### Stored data
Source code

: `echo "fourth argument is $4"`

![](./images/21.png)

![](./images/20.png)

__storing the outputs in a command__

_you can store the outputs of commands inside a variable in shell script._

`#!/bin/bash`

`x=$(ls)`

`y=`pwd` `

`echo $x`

### What the task asks
Which of the lines above include the string "outputs"? Pick them out and copy them.

### Result
__storing the outputs in a command__
_you can store the outputs of commands inside a variable in shell script._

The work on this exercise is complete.